A big part of an agent's job is responding when there's a problem, including helping clients manage claims and get employees back to work (aiming for minimum damage to the ex-mod and workers’ compensation premiums). Something that’s often overlooked, however, is that injuries (and the resulting claims and other consequences) can be avoided if agents spend a bit more energy helping employers focus on prevention.
Because so few agents talk to their clients about loss prevention, having that conversation with prospects is a great way to cast doubt on their current agent. We’ll share some strategies for doing so in this blog.
Adjusting focus beyond lost time
Most agents get involved when major incidents happen causing lost time and serious injuries; however, even good agents often overlook the opportunities to prevent these major incidents. A study by H.W Heinrich found that: “for every workplace accident that causes a major injury, there are 29 accidents that cause minor injuries and 300 accidents that cause no injuries.” This quote illustrates the plethora of opportunities for learning and prevention that great agents use to their advantage.

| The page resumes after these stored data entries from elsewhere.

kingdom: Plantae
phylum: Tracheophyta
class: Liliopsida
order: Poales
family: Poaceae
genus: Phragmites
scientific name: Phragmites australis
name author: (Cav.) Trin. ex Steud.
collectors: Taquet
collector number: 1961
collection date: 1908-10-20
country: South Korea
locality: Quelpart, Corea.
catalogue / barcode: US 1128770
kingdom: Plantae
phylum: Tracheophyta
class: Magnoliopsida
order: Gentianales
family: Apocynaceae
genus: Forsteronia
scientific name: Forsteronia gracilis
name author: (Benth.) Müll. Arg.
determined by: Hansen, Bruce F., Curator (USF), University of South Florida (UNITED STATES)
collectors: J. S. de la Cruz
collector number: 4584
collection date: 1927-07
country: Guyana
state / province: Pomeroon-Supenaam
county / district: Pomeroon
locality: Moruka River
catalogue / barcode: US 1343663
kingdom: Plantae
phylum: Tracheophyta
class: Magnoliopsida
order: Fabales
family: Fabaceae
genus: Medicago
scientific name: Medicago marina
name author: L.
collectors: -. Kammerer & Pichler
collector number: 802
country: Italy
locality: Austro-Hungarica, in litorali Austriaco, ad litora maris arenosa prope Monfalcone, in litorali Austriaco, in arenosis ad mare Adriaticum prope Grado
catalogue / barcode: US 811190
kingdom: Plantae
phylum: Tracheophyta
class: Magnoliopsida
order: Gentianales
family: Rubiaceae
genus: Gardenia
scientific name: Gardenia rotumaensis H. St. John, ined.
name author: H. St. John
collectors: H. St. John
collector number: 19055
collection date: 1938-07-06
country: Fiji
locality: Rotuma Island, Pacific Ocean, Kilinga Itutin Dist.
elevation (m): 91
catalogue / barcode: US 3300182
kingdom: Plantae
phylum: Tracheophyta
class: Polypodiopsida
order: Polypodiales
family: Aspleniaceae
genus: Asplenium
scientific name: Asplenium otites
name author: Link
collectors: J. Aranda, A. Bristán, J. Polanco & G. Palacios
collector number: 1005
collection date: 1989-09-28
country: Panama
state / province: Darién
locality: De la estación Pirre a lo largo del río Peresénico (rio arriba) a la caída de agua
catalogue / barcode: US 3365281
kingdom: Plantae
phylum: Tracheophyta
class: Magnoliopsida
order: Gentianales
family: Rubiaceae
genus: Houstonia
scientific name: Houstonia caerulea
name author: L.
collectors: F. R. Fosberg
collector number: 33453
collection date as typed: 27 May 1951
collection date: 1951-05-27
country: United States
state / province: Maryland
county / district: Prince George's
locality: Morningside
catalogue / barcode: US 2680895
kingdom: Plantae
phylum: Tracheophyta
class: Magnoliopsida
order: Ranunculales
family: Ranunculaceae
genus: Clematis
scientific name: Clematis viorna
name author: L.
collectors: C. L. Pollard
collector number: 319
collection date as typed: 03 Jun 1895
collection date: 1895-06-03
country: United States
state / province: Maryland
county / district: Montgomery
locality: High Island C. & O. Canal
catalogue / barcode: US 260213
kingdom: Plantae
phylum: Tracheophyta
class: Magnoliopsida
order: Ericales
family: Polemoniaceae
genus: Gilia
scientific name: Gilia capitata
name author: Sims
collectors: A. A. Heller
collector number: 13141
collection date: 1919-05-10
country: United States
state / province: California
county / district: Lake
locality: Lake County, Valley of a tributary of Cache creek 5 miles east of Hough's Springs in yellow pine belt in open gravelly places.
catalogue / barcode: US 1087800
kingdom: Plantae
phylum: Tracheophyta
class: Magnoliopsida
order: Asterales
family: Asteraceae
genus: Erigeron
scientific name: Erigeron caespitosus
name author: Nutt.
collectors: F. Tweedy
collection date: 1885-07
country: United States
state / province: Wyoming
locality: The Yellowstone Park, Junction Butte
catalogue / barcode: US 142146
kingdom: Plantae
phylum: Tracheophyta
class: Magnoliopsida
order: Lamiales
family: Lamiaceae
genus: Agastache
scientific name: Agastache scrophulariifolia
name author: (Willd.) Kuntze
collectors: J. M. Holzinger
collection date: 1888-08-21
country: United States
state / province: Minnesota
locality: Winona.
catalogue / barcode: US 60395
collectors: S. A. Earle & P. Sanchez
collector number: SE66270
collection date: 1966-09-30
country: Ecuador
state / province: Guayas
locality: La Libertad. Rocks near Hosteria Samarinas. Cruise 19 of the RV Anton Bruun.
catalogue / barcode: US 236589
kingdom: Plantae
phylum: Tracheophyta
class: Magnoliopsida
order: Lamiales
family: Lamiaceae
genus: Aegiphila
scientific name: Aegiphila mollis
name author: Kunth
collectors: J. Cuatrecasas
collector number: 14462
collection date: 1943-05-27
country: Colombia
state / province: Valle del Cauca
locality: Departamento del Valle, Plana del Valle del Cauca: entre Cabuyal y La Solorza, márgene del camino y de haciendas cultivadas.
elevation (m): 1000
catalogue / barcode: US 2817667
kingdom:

Minor incidents happen more frequently than lost workday incidents and have less visible, but still very real, costs. For example, if a box of materials spills and an employee trips, even if nobody is hurt, time is taken away from work to clean up the spill and record the incident, and material is lost in the spill and used in the cleanup process. All of these are indirect costs, and it is a mistake to write this incident off and not use it as a learning experience just because it didn’t cause lost workdays. Beyond the indirect costs, it’s a good opportunity to examine why the spill occurred, to prevent future spills that could result in worse accidents.
Talk to prospects about how they can use minor accidents as chances to educate employees and improve accident prevention.
Prevention’s place in prospecting
When prospecting, ask what their incumbent agent is doing to prevent incidents before they happen, and be sure to find out if they’re doing this before it's time to discuss renewal. Letting prospects in on some ideas you have for accident prevention, and assuring them that, as their agent, you’ll be there to assist year-round, will make you stand out from their current agent. Here are some suggestions for accident prevention you can discuss with prospects and clients:
- Ensure the workplace is free of clutter that could cause slips and falls
- Inspect and maintain company equipment and vehicles regularly
- Stay adequately staffed to avoid accidents as a result of exhaustion due to overwork
- Implement a safety and wellness plan to educate and empower employees to take control
- Create and cultivate a culture of safety and prevention through regular topical conversations and events
- Provide necessary personal protective equipment to employees
- Regularly review OSHA records to see what accidents have happened and implement new safety procedures when necessary
- Pay attention to small incidents and near-misses, and make changes to avoid larger accidents in the future
Showing prospects how they can use prevention to reduce the number of injuries in the workplace can help you gain credibility and win new business. Don’t stop there, though. Once you’ve won the new business, work with your clients to build a safety culture in their workplace and improve prevention practices regularly.